» Task to carry out
Turn every line of text in the material below into a JSON list of strings, one string per line, skipping any blank lines.

(Saved entries)
BEGIN

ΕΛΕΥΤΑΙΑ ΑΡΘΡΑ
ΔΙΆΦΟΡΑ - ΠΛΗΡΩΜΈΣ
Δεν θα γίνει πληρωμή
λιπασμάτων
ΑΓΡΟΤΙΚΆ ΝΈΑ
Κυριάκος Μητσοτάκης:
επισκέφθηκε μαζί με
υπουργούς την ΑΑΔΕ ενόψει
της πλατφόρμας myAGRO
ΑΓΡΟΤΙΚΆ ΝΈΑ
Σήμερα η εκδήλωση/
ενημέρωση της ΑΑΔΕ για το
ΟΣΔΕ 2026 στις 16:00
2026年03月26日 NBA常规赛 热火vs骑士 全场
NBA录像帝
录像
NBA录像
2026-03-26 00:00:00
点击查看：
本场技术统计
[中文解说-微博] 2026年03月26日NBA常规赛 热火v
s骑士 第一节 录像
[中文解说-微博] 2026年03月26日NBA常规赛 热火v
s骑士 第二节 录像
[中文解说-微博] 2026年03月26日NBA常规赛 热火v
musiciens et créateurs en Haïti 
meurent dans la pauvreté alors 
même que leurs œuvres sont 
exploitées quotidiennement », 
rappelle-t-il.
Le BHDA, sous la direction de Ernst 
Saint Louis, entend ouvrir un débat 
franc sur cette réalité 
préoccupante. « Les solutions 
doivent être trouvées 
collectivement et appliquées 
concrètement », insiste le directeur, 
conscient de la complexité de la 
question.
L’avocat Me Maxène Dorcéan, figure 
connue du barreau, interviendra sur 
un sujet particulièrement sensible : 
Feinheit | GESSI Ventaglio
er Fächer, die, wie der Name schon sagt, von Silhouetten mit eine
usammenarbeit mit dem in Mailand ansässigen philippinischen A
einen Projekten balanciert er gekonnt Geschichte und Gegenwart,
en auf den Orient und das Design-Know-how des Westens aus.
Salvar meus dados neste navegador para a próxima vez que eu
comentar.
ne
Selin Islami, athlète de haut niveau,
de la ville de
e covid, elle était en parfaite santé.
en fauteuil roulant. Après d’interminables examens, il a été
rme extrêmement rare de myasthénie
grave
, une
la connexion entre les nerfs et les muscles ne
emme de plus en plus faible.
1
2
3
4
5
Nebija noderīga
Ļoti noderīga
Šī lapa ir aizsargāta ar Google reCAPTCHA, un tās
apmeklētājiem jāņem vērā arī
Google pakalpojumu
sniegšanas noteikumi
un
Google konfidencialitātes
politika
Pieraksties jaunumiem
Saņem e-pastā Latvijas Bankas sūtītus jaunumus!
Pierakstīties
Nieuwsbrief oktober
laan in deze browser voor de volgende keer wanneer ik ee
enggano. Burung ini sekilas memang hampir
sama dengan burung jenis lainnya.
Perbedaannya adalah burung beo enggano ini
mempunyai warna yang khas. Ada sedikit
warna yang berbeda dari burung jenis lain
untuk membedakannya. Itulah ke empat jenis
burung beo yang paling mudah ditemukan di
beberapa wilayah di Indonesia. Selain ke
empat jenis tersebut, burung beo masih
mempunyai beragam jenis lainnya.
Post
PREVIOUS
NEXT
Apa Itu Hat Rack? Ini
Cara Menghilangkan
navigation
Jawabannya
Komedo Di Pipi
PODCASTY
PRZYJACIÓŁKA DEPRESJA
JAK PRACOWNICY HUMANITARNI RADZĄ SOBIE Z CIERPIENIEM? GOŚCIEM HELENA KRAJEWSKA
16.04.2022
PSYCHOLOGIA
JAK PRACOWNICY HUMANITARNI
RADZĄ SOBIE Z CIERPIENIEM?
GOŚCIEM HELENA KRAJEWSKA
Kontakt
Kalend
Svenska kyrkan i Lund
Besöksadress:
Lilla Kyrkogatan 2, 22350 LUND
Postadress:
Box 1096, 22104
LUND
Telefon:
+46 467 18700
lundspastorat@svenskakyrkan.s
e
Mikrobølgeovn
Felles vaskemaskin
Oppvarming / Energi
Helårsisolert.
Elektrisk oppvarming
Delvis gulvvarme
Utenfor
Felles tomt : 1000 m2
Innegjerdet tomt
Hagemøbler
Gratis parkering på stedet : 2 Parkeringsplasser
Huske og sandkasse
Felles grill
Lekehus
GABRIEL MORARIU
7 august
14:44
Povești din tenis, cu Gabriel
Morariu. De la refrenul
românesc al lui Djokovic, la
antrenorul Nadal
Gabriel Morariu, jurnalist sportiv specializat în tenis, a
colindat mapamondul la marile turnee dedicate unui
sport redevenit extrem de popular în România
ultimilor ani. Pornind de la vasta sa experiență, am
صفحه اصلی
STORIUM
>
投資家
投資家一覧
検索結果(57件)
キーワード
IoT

END

» Your solution
[
  "ΕΛΕΥΤΑΙΑ ΑΡΘΡΑ",
  "ΔΙΆΦΟΡΑ - ΠΛΗΡΩΜΈΣ",
  "Δεν θα γίνει πληρωμή",
  "λιπασμάτων",
  "ΑΓΡΟΤΙΚΆ ΝΈΑ",
  "Κυριάκος Μητσοτάκης:",
  "επισκέφθηκε μαζί με",
  "υπουργούς την ΑΑΔΕ ενόψει",
  "της πλατφόρμας myAGRO",
  "ΑΓΡΟΤΙΚΆ ΝΈΑ",
  "Σήμερα η εκδήλωση/",
  "ενημέρωση της ΑΑΔΕ για το",
  "ΟΣΔΕ 2026 στις 16:00",
  "2026年03月26日 NBA常规赛 热火vs骑士 全场",
  "NBA录像帝",
  "录像",
  "NBA录像",
  "2026-03-26 00:00:00",
  "点击查看：",
  "本场技术统计",
  "[中文解说-微博] 2026年03月26日NBA常规赛 热火v",
  "s骑士 第一节 录像",
  "[中文解说-微博] 2026年03月26日NBA常规赛 热火v",
  "s骑士 第二节 录像",
  "[中文解说-微博] 2026年03月26日NBA常规赛 热火v",
  "musiciens et créateurs en Haïti ",
  "meurent dans la pauvreté alors ",
  "même que leurs œuvres sont ",
  "exploitées quotidiennement », ",
  "rappelle-t-il.",
  "Le BHDA, sous la direction de Ernst ",
  "Saint Louis, entend ouvrir un débat ",
  "franc sur cette réalité ",
  "préoccupante. « Les solutions ",
  "doivent être trouvées ",
  "collectivement et appliquées ",
  "concrètement », insiste le directeur, ",
  "conscient de la complexité de la ",
  "question.",
  "L’avocat Me Maxène Dorcéan, figure ",
  "connue du barreau, interviendra sur ",
  "un sujet particulièrement sensible : ",
  "Feinheit | GESSI Ventaglio",
  "er Fächer, die, wie der Name schon sagt, von Silhouetten mit eine",
  "usammenarbeit mit dem in Mailand ansässigen philippinischen A",
  "einen Projekten balanciert er gekonnt Geschichte und Gegenwart,",
  "en auf den Orient und das Design-Know-how des Westens aus.",
  "Salvar meus dados neste navegador para a próxima vez que eu",
  "comentar.",
  "ne",
  "Selin Islami, athlète de haut niveau,",
  "de la ville de",
  "e covid, elle était en parfaite santé.",
  "en fauteuil roulant. Après d’interminables examens, il a été",
  "rme extrêmement rare de myasthénie",
  "grave",
  ", une",
  "la connexion entre les nerfs et les muscles ne",
  "emme de plus en plus faible.",
  "1",
  "2",
  "3",
  "4",
  "5",
  "Nebija noderīga",
  "Ļoti noderīga",
  "Šī lapa ir aizsargāta ar Google reCAPTCHA, un tās",
  "apmeklētājiem jāņem vērā arī",
  "Google pakalpojumu",
  "sniegšanas noteikumi",
  "un",
  "Google konfidencialitātes",
  "politika",
  "Pieraksties jaunumiem",
  "Saņem e-pastā Latvijas Bankas sūtītus jaunumus!",
  "Pierakstīties",
  "Nieuwsbrief oktober",
  "laan in deze browser voor de volgende keer wanneer ik ee",
  "enggano. Burung ini sekilas memang hampir",
  "sama dengan burung jenis lainnya.",
  "Perbedaannya adalah burung beo enggano ini",
  "mempunyai warna yang khas. Ada sedikit",
  "warna yang berbeda dari burung jenis lain",
  "untuk membedakannya. Itulah ke empat jenis",
  "burung beo yang paling mudah ditemukan di",
  "beberapa wilayah di Indonesia. Selain ke",
  "empat jenis tersebut, burung beo masih",
  "mempunyai beragam jenis lainnya.",
  "Post",
  "PREVIOUS",
  "NEXT",
  "Apa Itu Hat Rack? Ini",
  "Cara Menghilangkan",
  "navigation",
  "Jawabannya",
  "Komedo Di Pipi",
  "PODCASTY",
  "PRZYJACIÓŁKA DEPRESJA",
  "JAK PRACOWNICY HUMANITARNI RADZĄ SOBIE Z CIERPIENIEM? GOŚCIEM HELENA KRAJEWSKA",
  "16.04.2022",
  "PSYCHOLOGIA",
  "JAK PRACOWNICY HUMANITARNI",
  "RADZĄ SOBIE Z CIERPIENIEM?",
  "GOŚCIEM HELENA KRAJEWSKA",
  "Kontakt",
  "Kalend",
  "Svenska kyrkan i Lund",
  "Besöksadress:",
  "Lilla Kyrkogatan 2, 22350 LUND",
  "Postadress:",
  "Box 1096, 22104",
  "LUND",
  "Telefon:",
  "+46 467 18700",
  "lundspastorat@svenskakyrkan.s",
  "e",
  "Mikrobølgeovn",
  "Felles vaskemaskin",
  "Oppvarming / Energi",
  "Helårsisolert.",
  "Elektrisk oppvarming",
  "Delvis gulvvarme",
  "Utenfor",
  "Felles tomt : 1000 m2",
  "Innegjerdet tomt",
  "Hagemøbler",
  "Gratis parkering på stedet : 2 Parkeringsplasser",
  "Huske og sandkasse",
  "Felles grill",
  "Lekehus",
  "GABRIEL MORARIU",
  "7 august",
  "14:44",
  "Povești din tenis, cu Gabriel",
  "Morariu. De la refrenul",
  "românesc al lui Djokovic, la",
  "antrenorul Nadal",
  "Gabriel Morariu, jurnalist sportiv specializat în tenis, a",
  "colindat mapamondul la marile turnee dedicate unui",
  "sport redevenit extrem de popular în România",
  "ultimilor ani. Pornind de la vasta sa experiență, am",
  "صفحه اصلی",
  "STORIUM",
  ">",
  "投資家",
  "投資家一覧",
  "検索結果(57件)",
  "キーワード",
  "IoT"
]